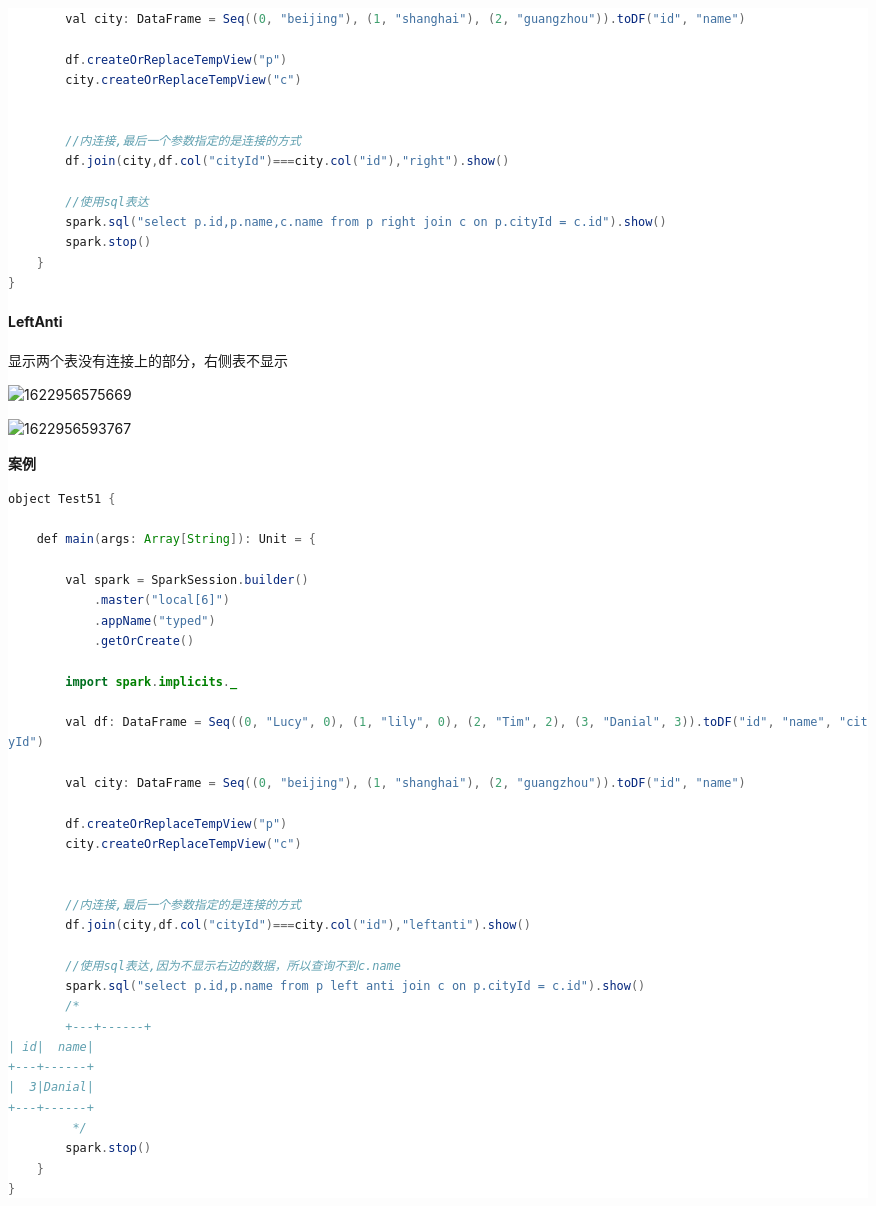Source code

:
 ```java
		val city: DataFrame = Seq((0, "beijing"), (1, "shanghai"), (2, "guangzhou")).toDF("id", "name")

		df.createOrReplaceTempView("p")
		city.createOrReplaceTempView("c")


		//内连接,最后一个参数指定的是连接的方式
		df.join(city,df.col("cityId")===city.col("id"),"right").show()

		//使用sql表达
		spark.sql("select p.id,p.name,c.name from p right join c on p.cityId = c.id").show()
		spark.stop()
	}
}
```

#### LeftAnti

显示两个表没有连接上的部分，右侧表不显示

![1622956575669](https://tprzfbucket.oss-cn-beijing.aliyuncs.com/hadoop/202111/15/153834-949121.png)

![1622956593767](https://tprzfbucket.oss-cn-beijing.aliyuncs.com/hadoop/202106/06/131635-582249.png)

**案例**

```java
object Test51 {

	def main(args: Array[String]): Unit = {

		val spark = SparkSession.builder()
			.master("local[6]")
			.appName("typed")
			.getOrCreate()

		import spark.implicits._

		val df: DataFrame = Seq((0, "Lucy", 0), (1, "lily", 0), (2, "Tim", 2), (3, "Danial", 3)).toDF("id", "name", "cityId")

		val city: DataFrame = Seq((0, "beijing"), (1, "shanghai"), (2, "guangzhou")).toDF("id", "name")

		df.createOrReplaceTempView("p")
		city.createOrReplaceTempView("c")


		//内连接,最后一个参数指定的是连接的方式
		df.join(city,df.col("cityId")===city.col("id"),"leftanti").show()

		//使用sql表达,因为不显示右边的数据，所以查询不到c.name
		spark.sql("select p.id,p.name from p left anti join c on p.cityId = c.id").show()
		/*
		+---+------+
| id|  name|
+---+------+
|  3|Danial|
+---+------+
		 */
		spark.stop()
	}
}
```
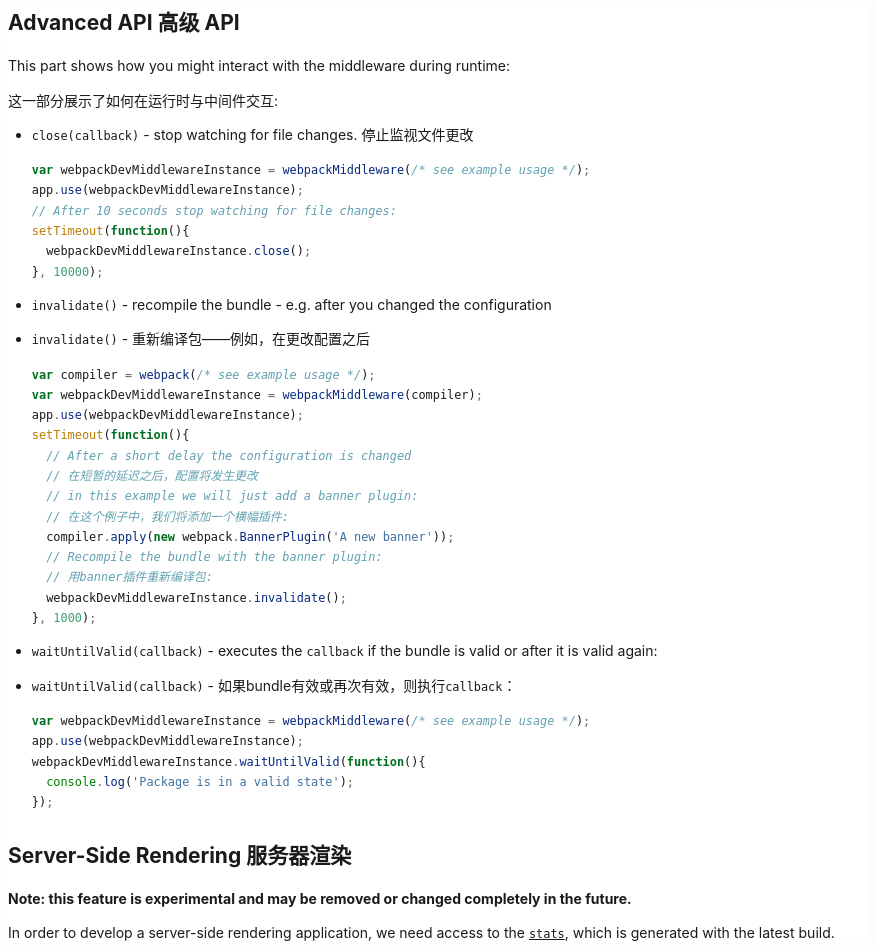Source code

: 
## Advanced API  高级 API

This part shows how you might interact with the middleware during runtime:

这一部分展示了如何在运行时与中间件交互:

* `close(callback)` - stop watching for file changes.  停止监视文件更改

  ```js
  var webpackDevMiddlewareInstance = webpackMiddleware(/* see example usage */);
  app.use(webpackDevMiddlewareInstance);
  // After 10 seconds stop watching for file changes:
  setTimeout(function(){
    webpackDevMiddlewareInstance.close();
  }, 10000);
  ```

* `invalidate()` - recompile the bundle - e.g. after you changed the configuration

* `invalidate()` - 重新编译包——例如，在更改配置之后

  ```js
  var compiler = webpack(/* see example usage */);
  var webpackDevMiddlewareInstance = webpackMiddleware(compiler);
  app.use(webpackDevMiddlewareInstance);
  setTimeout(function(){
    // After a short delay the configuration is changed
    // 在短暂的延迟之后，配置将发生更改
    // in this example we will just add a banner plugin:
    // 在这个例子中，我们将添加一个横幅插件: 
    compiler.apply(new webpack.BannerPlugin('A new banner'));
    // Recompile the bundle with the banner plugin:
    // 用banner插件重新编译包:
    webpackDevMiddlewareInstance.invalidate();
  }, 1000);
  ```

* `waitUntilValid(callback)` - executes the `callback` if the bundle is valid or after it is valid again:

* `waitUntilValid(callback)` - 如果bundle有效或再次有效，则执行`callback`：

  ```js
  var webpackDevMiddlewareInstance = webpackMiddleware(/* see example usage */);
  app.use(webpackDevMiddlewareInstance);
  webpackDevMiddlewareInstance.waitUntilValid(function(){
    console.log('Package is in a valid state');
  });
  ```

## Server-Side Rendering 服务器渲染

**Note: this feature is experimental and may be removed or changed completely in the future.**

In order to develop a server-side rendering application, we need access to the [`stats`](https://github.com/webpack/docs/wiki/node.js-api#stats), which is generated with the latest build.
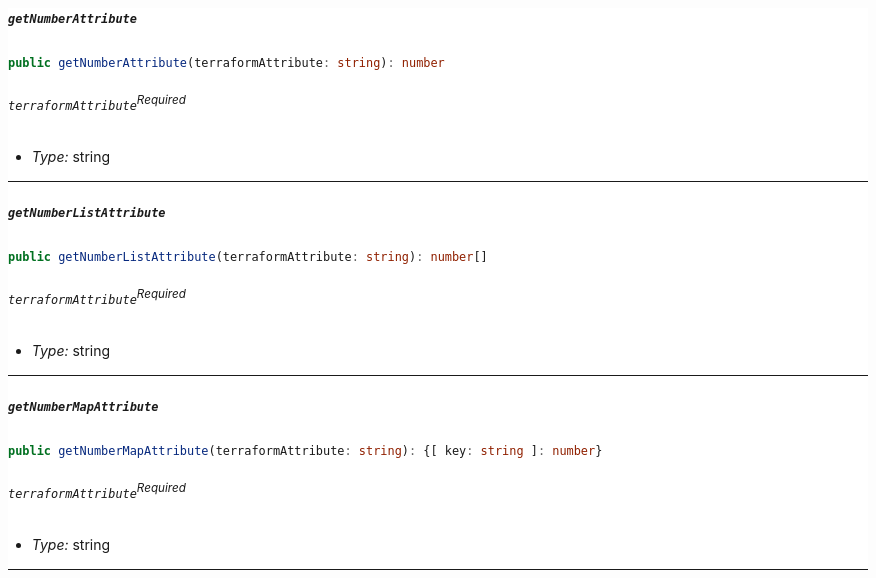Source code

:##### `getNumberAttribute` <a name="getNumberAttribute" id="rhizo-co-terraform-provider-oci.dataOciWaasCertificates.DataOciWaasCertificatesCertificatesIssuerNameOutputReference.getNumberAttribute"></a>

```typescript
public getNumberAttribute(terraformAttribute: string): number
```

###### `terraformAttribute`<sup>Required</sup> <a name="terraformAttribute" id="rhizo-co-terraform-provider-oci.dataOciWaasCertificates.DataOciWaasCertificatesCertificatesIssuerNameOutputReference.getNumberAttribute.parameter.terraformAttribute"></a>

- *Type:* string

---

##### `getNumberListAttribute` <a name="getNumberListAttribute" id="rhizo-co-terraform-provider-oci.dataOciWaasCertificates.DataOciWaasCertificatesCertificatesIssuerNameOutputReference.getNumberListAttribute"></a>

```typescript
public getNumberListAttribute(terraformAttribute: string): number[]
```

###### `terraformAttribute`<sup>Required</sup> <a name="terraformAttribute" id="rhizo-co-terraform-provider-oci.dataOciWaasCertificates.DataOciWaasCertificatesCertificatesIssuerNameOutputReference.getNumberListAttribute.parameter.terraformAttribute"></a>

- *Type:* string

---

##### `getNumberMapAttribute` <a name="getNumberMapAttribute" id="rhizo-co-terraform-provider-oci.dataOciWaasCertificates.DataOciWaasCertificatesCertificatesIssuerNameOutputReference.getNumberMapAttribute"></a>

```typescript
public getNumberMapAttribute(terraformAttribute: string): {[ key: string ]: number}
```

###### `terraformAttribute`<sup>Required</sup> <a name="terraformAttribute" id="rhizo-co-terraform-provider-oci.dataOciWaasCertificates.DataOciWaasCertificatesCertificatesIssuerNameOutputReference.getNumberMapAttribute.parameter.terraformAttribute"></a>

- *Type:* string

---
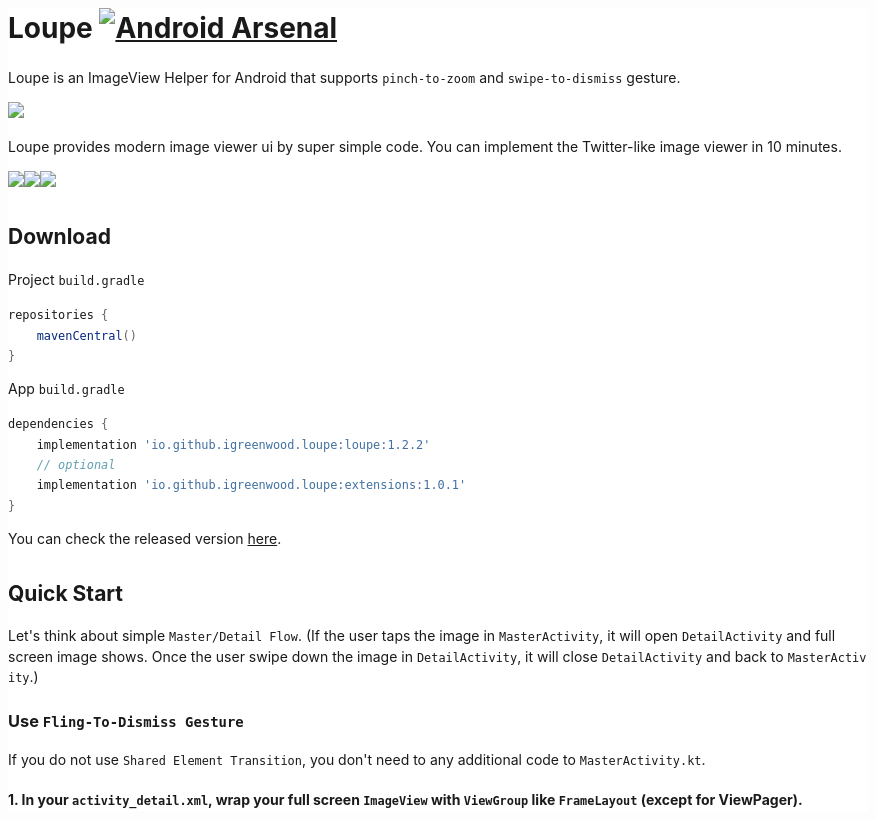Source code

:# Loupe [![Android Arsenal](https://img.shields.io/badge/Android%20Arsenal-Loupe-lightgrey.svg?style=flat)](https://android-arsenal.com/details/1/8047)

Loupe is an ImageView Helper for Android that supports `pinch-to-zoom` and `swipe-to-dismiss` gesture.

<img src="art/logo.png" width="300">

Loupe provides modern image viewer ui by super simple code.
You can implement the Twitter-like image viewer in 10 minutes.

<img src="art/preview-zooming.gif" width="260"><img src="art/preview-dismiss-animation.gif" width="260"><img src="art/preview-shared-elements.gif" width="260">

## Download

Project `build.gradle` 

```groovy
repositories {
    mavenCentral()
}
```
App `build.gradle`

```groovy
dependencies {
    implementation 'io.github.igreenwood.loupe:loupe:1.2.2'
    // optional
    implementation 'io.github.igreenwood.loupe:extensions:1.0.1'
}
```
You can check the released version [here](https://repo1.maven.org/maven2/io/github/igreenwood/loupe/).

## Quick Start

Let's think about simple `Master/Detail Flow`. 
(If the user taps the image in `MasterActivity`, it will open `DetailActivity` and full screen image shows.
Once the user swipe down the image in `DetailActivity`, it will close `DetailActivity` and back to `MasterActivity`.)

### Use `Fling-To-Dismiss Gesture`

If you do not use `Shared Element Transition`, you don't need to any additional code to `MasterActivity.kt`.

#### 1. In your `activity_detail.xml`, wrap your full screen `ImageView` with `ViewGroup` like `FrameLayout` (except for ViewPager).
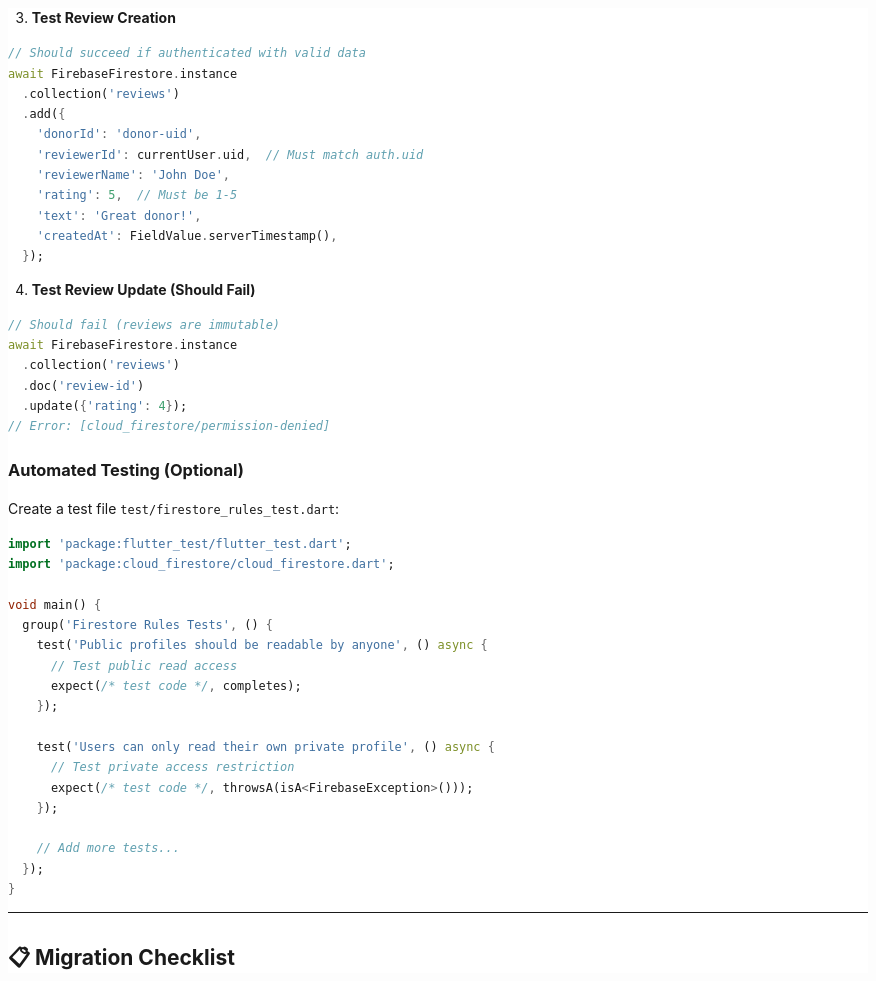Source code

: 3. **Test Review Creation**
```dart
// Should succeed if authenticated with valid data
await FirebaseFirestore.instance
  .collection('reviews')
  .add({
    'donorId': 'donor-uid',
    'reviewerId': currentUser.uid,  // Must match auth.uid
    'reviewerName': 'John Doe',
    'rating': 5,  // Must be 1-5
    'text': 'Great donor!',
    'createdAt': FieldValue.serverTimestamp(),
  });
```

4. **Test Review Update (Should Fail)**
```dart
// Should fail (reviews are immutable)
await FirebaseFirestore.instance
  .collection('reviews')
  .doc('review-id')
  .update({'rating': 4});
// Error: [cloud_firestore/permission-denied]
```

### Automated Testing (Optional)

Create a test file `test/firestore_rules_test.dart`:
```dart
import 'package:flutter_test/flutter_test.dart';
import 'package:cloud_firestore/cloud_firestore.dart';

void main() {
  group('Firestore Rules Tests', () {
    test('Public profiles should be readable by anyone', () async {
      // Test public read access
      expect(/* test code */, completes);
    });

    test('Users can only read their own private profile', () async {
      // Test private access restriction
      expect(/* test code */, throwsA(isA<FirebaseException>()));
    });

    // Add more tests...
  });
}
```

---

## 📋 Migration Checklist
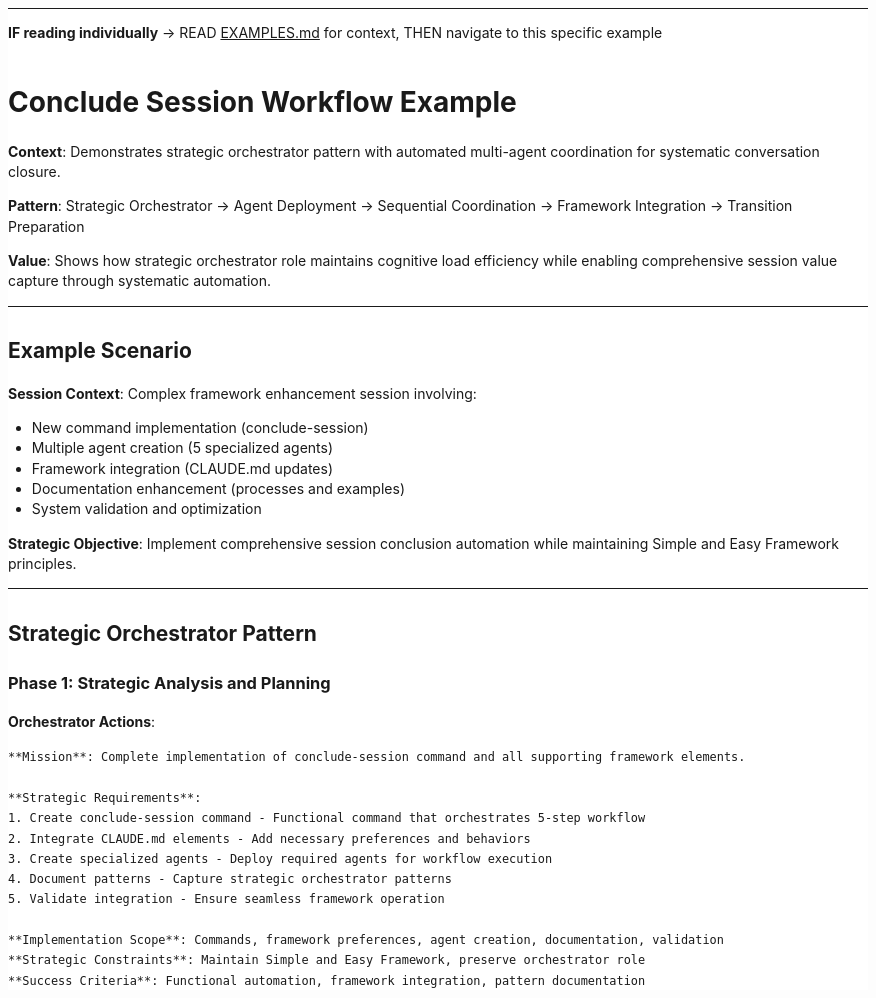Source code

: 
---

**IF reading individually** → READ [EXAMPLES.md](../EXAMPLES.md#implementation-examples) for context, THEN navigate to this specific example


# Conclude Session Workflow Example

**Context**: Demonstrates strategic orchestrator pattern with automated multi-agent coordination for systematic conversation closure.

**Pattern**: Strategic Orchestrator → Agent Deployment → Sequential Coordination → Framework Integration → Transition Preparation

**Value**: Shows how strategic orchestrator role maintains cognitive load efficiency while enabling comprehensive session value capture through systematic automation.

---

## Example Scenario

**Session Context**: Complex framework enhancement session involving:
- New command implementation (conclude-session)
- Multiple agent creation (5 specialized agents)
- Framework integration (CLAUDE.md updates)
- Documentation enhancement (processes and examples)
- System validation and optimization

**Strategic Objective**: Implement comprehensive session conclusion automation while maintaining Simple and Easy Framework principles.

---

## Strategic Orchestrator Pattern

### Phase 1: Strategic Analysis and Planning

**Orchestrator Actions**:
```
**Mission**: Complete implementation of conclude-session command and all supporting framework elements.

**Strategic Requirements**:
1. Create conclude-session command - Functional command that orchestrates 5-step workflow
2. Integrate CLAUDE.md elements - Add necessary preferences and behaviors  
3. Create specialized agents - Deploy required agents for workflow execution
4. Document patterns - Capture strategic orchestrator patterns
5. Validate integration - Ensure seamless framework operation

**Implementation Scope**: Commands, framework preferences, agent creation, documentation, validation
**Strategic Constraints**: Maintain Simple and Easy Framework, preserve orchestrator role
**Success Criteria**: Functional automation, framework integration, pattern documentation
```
────────────────────────────────────────
◆ **TRY IT**: Return the number of lines in the data above that include the word "full", and nothing else.

◆ **RESPONSE BOX**: 2